_Data extracts:_
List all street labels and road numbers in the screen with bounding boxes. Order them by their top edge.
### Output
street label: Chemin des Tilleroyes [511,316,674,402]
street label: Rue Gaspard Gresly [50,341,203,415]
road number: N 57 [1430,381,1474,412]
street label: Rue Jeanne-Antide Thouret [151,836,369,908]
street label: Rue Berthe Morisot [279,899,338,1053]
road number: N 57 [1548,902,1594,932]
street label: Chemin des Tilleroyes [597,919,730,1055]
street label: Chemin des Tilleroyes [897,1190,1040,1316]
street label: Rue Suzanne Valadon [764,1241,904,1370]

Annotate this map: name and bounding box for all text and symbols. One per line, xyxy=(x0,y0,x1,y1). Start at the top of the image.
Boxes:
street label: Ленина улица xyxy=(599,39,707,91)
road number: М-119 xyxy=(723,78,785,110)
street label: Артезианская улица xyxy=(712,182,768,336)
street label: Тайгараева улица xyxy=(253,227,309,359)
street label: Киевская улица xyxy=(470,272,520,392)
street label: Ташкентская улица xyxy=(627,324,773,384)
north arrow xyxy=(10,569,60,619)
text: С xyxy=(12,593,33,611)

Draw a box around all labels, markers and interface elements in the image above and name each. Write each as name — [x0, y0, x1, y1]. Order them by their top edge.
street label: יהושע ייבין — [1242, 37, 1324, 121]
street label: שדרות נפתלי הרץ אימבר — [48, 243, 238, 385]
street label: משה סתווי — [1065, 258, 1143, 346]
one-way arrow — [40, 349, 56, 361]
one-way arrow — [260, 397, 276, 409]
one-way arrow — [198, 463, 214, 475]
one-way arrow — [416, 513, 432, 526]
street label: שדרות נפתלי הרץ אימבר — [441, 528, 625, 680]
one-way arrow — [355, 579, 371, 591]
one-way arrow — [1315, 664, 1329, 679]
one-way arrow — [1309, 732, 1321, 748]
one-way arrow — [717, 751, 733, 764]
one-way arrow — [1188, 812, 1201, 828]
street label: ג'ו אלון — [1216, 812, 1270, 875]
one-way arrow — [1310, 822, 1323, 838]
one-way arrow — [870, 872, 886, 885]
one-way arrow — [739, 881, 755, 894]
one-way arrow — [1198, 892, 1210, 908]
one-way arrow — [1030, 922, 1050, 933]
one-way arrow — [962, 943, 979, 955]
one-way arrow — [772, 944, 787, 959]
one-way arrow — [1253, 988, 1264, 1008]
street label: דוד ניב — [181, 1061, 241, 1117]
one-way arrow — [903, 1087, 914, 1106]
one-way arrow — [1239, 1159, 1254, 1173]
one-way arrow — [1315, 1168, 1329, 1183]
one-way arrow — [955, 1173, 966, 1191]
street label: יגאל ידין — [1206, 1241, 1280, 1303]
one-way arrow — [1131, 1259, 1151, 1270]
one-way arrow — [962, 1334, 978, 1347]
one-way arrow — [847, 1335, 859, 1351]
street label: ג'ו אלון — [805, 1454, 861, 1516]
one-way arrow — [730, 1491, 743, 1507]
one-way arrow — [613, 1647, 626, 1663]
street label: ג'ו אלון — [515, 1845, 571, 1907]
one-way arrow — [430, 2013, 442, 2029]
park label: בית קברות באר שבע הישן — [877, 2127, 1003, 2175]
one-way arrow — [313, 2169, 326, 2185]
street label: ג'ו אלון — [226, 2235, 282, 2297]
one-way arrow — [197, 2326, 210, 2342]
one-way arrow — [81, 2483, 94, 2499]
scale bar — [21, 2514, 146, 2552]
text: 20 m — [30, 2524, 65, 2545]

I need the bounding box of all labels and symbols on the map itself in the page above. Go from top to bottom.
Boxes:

_Aim of the exercise:_ Count the lines of the data that contain the string "symbols", and reply with that number alone.

_Answer space:_ 2